Grover Cleveland and the Confederate Flag Controversy

Greetings Cosmic Americans!

With all the whoop-dee-do about Confederate flags these days I thought I might revisit an episode in the flag saga writ large. No, we are not dealing with Rebel flags flying above statehouses in the South, or kids wearing Confederate t-shirts to school.

This story has to do with the president of the United States returning captured Confederate battle flags to their previous owners - former Rebels who many considered traitors. Here's a snippet from my upcoming book on Civil War veterans regarding this troubling affair:

The plan, spearheaded in 1887 by President Grover Cleveland, the only Democrat elected to the White House between Lincoln’s election in 1860 and the election of Virginia-born Woodrow Wilson in 1912, suggested a reconciliatory gesture on the part of the federal government. Cleveland was already at odds with Union veterans – especially with the comrades of the GAR. Having avoided military service by purchasing a substitute – a Polish immigrant named George Brinski – Cleveland spent the war years practicing law safely in Buffalo, New York. This did not sit well with veterans who had faced death on the battlefield. Further, suspecting corruption within the veterans’ pension lobby, Cleveland vetoed a number of allegedly dubious pension bills, actions that did not win him support from the veterans of the GAR, MOLLUS or any other Union veterans’ organizations.

But nothing rankled the veterans more than Cleveland’s proposal to return Rebel flags to the South. Members of the GAR, including Commander-in-Chief Lucius Fairchild, turned vicious. Cleveland even received threats of physical violence.

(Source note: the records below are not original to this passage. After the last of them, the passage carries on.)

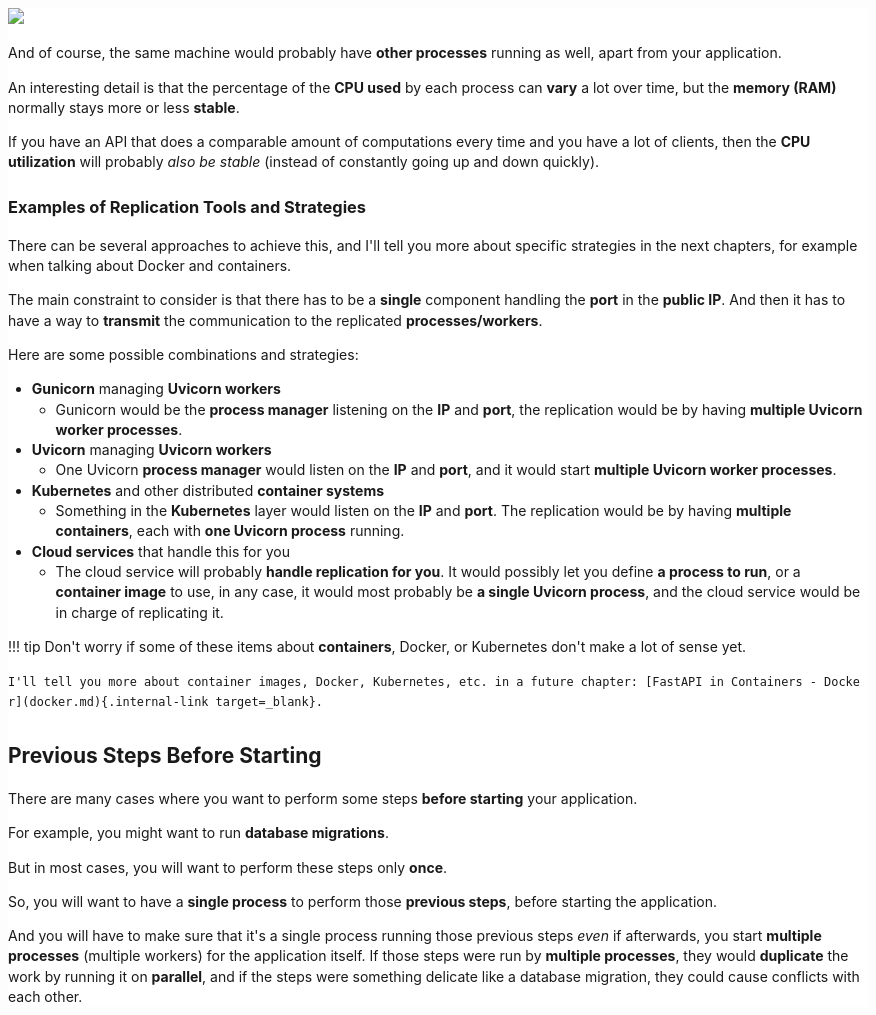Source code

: <img src="/img/deployment/concepts/process-ram.svg">

And of course, the same machine would probably have **other processes** running as well, apart from your application.

An interesting detail is that the percentage of the **CPU used** by each process can **vary** a lot over time, but the **memory (RAM)** normally stays more or less **stable**.

If you have an API that does a comparable amount of computations every time and you have a lot of clients, then the **CPU utilization** will probably *also be stable* (instead of constantly going up and down quickly).

### Examples of Replication Tools and Strategies

There can be several approaches to achieve this, and I'll tell you more about specific strategies in the next chapters, for example when talking about Docker and containers.

The main constraint to consider is that there has to be a **single** component handling the **port** in the **public IP**. And then it has to have a way to **transmit** the communication to the replicated **processes/workers**.

Here are some possible combinations and strategies:

* **Gunicorn** managing **Uvicorn workers**
    * Gunicorn would be the **process manager** listening on the **IP** and **port**, the replication would be by having **multiple Uvicorn worker processes**.
* **Uvicorn** managing **Uvicorn workers**
    * One Uvicorn **process manager** would listen on the **IP** and **port**, and it would start **multiple Uvicorn worker processes**.
* **Kubernetes** and other distributed **container systems**
    * Something in the **Kubernetes** layer would listen on the **IP** and **port**. The replication would be by having **multiple containers**, each with **one Uvicorn process** running.
* **Cloud services** that handle this for you
    * The cloud service will probably **handle replication for you**. It would possibly let you define **a process to run**, or a **container image** to use, in any case, it would most probably be **a single Uvicorn process**, and the cloud service would be in charge of replicating it.

!!! tip
    Don't worry if some of these items about **containers**, Docker, or Kubernetes don't make a lot of sense yet.

    I'll tell you more about container images, Docker, Kubernetes, etc. in a future chapter: [FastAPI in Containers - Docker](docker.md){.internal-link target=_blank}.

## Previous Steps Before Starting

There are many cases where you want to perform some steps **before starting** your application.

For example, you might want to run **database migrations**.

But in most cases, you will want to perform these steps only **once**.

So, you will want to have a **single process** to perform those **previous steps**, before starting the application.

And you will have to make sure that it's a single process running those previous steps *even* if afterwards, you start **multiple processes** (multiple workers) for the application itself. If those steps were run by **multiple processes**, they would **duplicate** the work by running it on **parallel**, and if the steps were something delicate like a database migration, they could cause conflicts with each other.
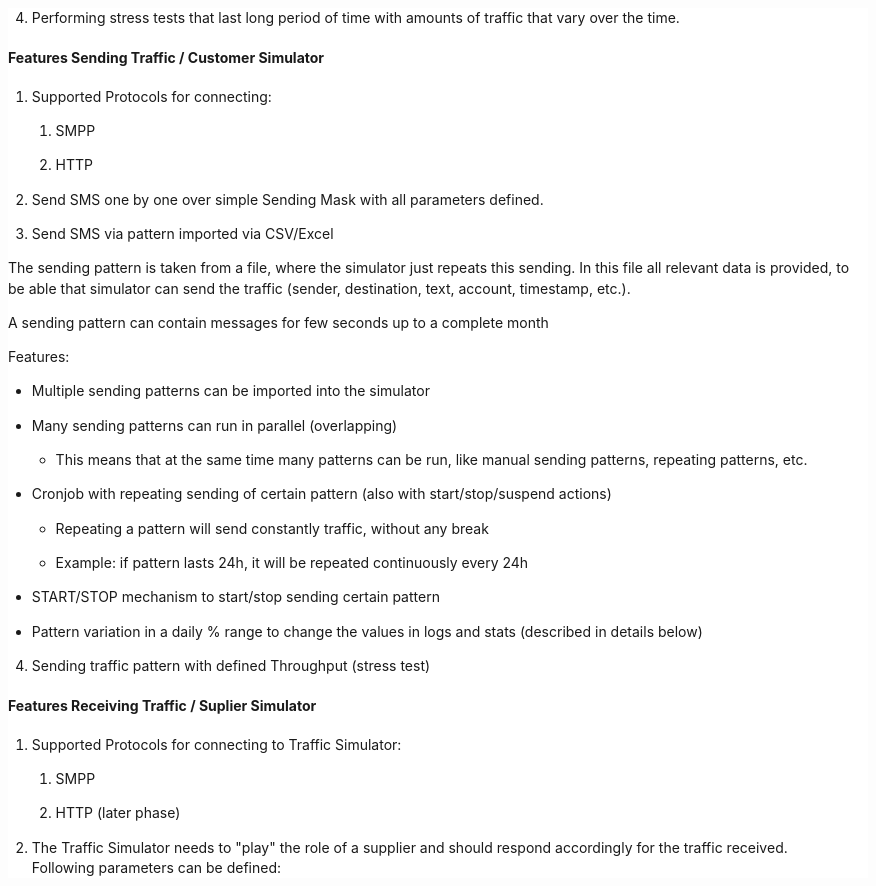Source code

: 4.  Performing stress tests that last long period of time with amounts
    of traffic that vary over the time.

#### Features Sending Traffic / Customer Simulator

1.  Supported Protocols for connecting:

    1.  SMPP

    2.  HTTP

2.  Send SMS one by one over simple Sending Mask with all parameters
    defined.

3.  Send SMS via pattern imported via CSV/Excel

The sending pattern is taken from a file, where the simulator just
repeats this sending. In this file all relevant data is provided, to be
able that simulator can send the traffic (sender, destination, text,
account, timestamp, etc.).

A sending pattern can contain messages for few seconds up to a complete
month

Features:

- Multiple sending patterns can be imported into the simulator

- Many sending patterns can run in parallel (overlapping)

  - This means that at the same time many patterns can be run, like
    manual sending patterns, repeating patterns, etc.

- Cronjob with repeating sending of certain pattern (also with
  start/stop/suspend actions)

  - Repeating a pattern will send constantly traffic, without any
    break

  - Example: if pattern lasts 24h, it will be repeated continuously
    every 24h

- START/STOP mechanism to start/stop sending certain pattern

- Pattern variation in a daily % range to change the values in logs
  and stats (described in details below)



4.  Sending traffic pattern with defined Throughput (stress test)

#### Features Receiving Traffic / Suplier Simulator

1.  Supported Protocols for connecting to Traffic Simulator:

    1.  SMPP

    2.  HTTP (later phase)

2.  The Traffic Simulator needs to "play" the role of a supplier and
    should respond accordingly for the traffic received.  
    Following parameters can be defined:
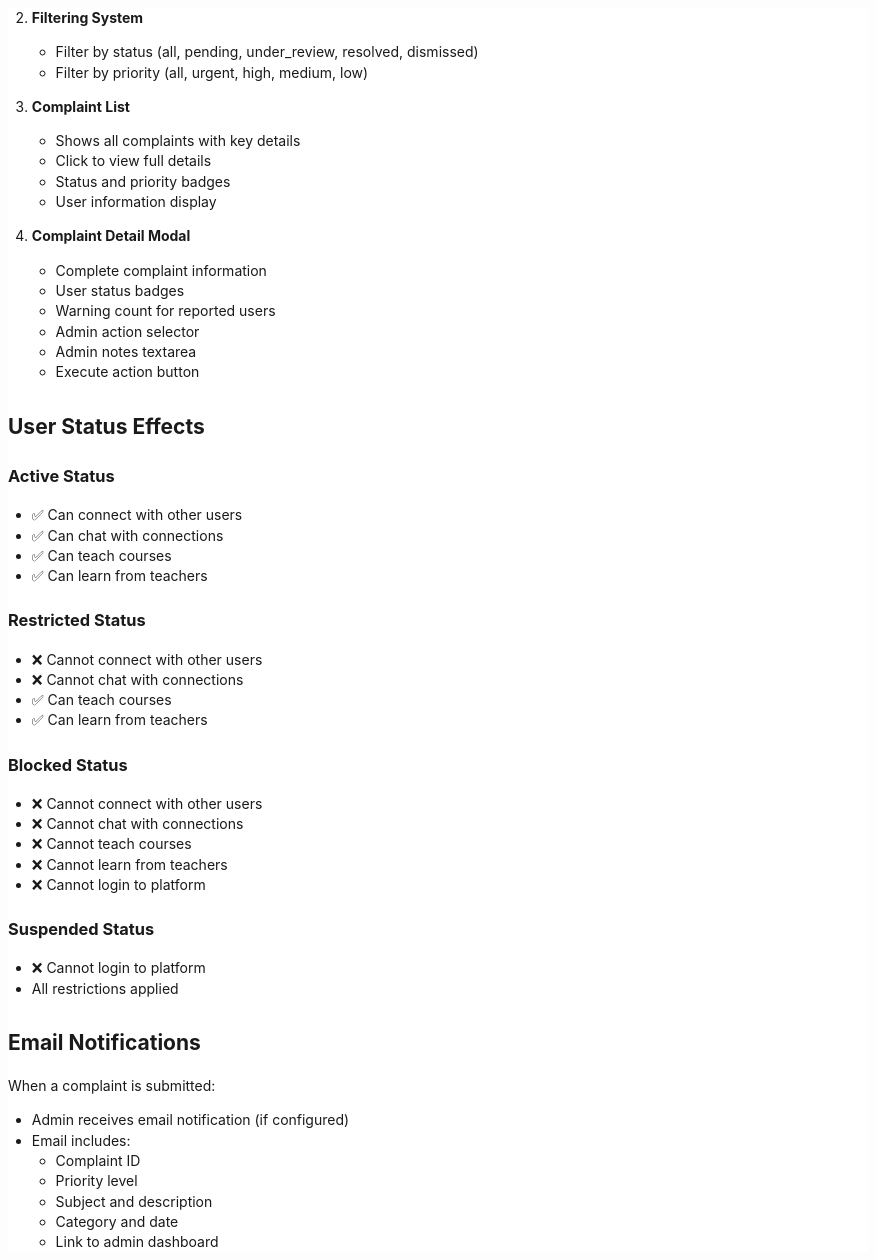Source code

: 2. **Filtering System**
   - Filter by status (all, pending, under_review, resolved, dismissed)
   - Filter by priority (all, urgent, high, medium, low)

3. **Complaint List**
   - Shows all complaints with key details
   - Click to view full details
   - Status and priority badges
   - User information display

4. **Complaint Detail Modal**
   - Complete complaint information
   - User status badges
   - Warning count for reported users
   - Admin action selector
   - Admin notes textarea
   - Execute action button

## User Status Effects

### Active Status
- ✅ Can connect with other users
- ✅ Can chat with connections
- ✅ Can teach courses
- ✅ Can learn from teachers

### Restricted Status
- ❌ Cannot connect with other users
- ❌ Cannot chat with connections
- ✅ Can teach courses
- ✅ Can learn from teachers

### Blocked Status
- ❌ Cannot connect with other users
- ❌ Cannot chat with connections
- ❌ Cannot teach courses
- ❌ Cannot learn from teachers
- ❌ Cannot login to platform

### Suspended Status
- ❌ Cannot login to platform
- All restrictions applied

## Email Notifications

When a complaint is submitted:
- Admin receives email notification (if configured)
- Email includes:
  - Complaint ID
  - Priority level
  - Subject and description
  - Category and date
  - Link to admin dashboard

In June 1887 a group of Ohioan veterans resolved that the order to return Confederate flags was “a Dastard outrage and Disgrace to all Patriotic American citizens.” Although Cleveland eventually reconsidered his plans, he could not turn back the clock. Quite possibly, considering the narrow election results in 1888 and the number of voting GAR comrades, Cleveland’s actions in this regard might have cost him reelection.

Any indications that Confederate flags, considered treasonous emblems by many Union veterans, would be returned to southern states fueled bitter opposition. A few disparaged the flags’ very existence. One Union veteran even suggested destroying the treasonous banners. “I confess a regret that we did not burn them up 40 years ago,” he lamented, “They are about as valuable as confederate money.” Early in the twentieth century, when President Theodore Roosevelt and reconciliationist members of Congress once again proposed reuniting former Confederates with their captured colors, GAR men and other veterans fired away with bitter rancor. One collection of post minutes suggest discussions in unanimous agreement concerning what many considered no less than a diabolical scheme to honor treason. Reporting on an address given to Brooklyn Post, 233, Department of New York, by department commander Alan C. Baker, the post recording officer noted in March 1905 that the congressional bill supporting the return of Confederate flags “was in every way a most reprehensible thing to carry out.” For an organization where “No discussion or controversy of partisan political character, or of nature to impair harmony [was] permitted,” veterans took a decidedly partisan stance.

So, as you can see...the whole flag controversy thing has been around for quite a while. And I don't see it going anywhere soon.